Wakil Ketua III Badan Amil Zakat Nasional, Badrus Syamsi.

GSNews.id – Realisasi penghimpunan zakat di Kalimantan Timur (Kaltim) sepanjang 2025 tercatat Rp20,6 miliar hingga akhir Desember. Angka ini dinilai belum mencerminkan potensi sesungguhnya, terutama jika melihat besarnya sektor pertambangan dan perkebunan di daerah.

Penyaluran Lebih Besar dari Penghimpunan

Wakil Ketua III Badan Amil Zakat Nasional, Badrus Syamsi, menjelaskan total penyaluran zakat tahun 2025 mencapai sekitar Rp23 miliar. Nilai itu lebih tinggi karena adanya sisa saldo 2024 yang ikut dialokasikan untuk program berjalan.

“Penghimpunan 2025 sekitar Rp20,6 miliar, sementara penyaluran Rp23 miliar karena ada saldo tahun sebelumnya,” ujarnya di Gedung E DPRD Kaltim, Rabu (18/2/2026).

Menurutnya, dana tersebut masih jauh dari cukup untuk menjangkau kebutuhan mustahik di seluruh wilayah Kaltim.

Terbagi ke 10 Daerah, Alokasi Menyusut

Badrus memaparkan, dana zakat yang terkumpul harus dibagi ke 10 kabupaten/kota. Jika dirata-ratakan, tiap daerah hanya menerima sekitar Rp2 miliar per tahun.

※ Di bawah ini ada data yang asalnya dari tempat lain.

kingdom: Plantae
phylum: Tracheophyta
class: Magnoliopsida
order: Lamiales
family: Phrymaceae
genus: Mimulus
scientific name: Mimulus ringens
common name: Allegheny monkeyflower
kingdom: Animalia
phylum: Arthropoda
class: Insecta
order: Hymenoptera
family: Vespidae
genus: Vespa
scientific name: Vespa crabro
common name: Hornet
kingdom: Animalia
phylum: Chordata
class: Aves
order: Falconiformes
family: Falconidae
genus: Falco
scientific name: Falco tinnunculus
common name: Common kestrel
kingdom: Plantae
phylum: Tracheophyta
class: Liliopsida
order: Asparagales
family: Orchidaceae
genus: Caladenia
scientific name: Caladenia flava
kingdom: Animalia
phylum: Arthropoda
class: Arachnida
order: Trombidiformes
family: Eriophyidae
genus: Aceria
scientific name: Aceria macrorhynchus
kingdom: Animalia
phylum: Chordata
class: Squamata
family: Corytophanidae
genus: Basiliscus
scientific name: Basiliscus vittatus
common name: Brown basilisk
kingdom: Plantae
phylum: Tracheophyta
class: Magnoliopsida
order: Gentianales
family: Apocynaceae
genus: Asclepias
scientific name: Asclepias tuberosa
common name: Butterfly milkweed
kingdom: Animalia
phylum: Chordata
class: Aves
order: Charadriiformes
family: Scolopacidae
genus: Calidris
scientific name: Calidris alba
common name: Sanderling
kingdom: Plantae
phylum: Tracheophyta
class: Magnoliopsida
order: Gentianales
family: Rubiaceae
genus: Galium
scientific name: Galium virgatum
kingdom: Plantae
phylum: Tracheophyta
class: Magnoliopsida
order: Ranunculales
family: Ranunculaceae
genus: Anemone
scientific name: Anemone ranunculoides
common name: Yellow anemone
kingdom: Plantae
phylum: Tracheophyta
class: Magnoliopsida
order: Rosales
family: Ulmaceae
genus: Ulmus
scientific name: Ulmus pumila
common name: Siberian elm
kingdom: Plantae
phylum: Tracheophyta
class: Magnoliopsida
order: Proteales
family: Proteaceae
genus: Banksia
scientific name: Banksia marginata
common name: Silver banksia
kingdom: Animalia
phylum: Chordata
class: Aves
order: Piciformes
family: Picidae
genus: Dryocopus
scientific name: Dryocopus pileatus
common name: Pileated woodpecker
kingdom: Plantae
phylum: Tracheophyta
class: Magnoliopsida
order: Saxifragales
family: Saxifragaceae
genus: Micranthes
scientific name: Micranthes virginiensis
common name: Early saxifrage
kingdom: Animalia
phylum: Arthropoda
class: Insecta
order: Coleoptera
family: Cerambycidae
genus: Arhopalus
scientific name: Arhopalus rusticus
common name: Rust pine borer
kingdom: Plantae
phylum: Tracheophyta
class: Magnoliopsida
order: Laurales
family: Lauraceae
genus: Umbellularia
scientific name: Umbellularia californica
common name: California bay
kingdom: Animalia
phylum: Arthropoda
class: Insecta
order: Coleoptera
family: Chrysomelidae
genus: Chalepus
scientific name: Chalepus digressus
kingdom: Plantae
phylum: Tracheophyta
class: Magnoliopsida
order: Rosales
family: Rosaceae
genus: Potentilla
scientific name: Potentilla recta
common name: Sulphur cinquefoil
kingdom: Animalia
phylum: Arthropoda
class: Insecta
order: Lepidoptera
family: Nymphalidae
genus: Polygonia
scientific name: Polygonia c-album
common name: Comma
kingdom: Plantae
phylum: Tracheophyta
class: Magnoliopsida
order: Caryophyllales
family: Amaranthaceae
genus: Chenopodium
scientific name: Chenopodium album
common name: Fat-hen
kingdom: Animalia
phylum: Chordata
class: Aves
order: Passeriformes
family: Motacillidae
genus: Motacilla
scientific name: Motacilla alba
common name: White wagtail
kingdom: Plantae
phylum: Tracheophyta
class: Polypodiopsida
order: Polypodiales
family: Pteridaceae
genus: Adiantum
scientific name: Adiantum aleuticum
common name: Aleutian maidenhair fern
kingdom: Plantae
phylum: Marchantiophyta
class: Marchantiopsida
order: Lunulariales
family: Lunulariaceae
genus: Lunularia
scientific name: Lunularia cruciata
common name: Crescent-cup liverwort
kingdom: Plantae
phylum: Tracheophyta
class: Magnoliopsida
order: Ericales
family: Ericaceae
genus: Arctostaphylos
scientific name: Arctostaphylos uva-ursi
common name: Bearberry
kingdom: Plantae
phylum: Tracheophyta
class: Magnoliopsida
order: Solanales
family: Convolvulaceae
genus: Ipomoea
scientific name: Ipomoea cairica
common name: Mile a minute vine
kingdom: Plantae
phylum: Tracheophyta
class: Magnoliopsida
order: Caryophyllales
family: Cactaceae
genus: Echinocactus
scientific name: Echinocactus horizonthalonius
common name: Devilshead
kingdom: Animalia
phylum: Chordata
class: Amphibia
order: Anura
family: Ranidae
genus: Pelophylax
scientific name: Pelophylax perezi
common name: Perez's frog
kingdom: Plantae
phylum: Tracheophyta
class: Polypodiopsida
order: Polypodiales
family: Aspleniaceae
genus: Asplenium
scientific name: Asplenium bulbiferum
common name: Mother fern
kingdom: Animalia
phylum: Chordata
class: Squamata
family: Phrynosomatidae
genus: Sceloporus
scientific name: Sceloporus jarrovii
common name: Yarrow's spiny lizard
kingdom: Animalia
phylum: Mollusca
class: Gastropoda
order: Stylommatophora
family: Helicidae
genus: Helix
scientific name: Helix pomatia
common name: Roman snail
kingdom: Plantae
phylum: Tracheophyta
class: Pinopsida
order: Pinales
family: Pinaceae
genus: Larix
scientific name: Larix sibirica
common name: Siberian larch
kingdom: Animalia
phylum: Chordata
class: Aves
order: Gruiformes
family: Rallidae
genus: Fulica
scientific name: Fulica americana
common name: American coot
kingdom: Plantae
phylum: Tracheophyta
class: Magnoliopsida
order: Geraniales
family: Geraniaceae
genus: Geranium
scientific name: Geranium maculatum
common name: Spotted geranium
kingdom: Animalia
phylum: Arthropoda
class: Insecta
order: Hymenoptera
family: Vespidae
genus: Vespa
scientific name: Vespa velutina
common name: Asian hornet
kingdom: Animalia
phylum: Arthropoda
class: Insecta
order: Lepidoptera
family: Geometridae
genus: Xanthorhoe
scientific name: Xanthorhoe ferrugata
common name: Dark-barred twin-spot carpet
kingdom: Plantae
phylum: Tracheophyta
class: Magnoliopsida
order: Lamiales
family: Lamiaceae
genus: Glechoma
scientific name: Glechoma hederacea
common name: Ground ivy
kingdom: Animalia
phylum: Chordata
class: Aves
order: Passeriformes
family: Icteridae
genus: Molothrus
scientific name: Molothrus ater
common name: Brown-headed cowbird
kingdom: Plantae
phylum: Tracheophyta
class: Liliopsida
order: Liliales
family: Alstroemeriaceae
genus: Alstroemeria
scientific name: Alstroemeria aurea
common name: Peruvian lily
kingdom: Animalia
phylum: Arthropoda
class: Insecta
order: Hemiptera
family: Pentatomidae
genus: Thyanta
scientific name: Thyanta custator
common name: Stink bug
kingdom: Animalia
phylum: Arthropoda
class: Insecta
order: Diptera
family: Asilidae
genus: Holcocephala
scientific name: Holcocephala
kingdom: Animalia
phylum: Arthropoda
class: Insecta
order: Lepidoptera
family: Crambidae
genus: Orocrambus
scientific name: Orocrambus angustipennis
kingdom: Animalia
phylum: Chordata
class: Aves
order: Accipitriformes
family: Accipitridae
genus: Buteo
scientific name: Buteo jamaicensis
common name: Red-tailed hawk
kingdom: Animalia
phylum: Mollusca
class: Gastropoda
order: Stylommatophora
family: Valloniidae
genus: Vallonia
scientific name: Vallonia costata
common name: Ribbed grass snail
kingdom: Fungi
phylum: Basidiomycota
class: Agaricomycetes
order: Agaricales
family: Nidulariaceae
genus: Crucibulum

Jumlah itu dinilai relatif kecil dibanding kebutuhan riil masyarakat penerima manfaat. Berdasarkan data Badan Pusat Statistik, tingkat kemiskinan di Kaltim masih berada di kisaran ratusan ribu jiwa, sehingga dukungan dana sosial keagamaan tetap dibutuhkan untuk membantu kelompok rentan.

Secara nasional, Badan Amil Zakat Nasional juga mencatat potensi zakat Indonesia mencapai ratusan triliun rupiah per tahun, namun realisasi penghimpunannya belum maksimal. Kondisi ini dinilai selaras dengan tantangan di daerah.

Dorong Perusahaan Salurkan Lewat Baznas

Baznas Kaltim pun mengajak perusahaan tambang dan perkebunan agar menyalurkan zakat maupun dana tanggung jawab sosial perusahaan (CSR) melalui lembaga resmi supaya pengelolaannya lebih terarah dan terprogram.

Hingga kini, belum ada perusahaan tambang besar yang menyalurkan zakat secara langsung melalui Baznas Kaltim.
Badrus menegaskan, zakat memiliki ketentuan syariah serta mekanisme audit tersendiri. Sementara CSR lebih fleksibel, namun tetap bisa disinergikan untuk memperluas dampak sosial.

Ia juga mendorong adanya penguatan regulasi daerah, baik melalui peraturan gubernur maupun perda, agar tata kelola dana sosial keagamaan semakin jelas dan terkoordinasi.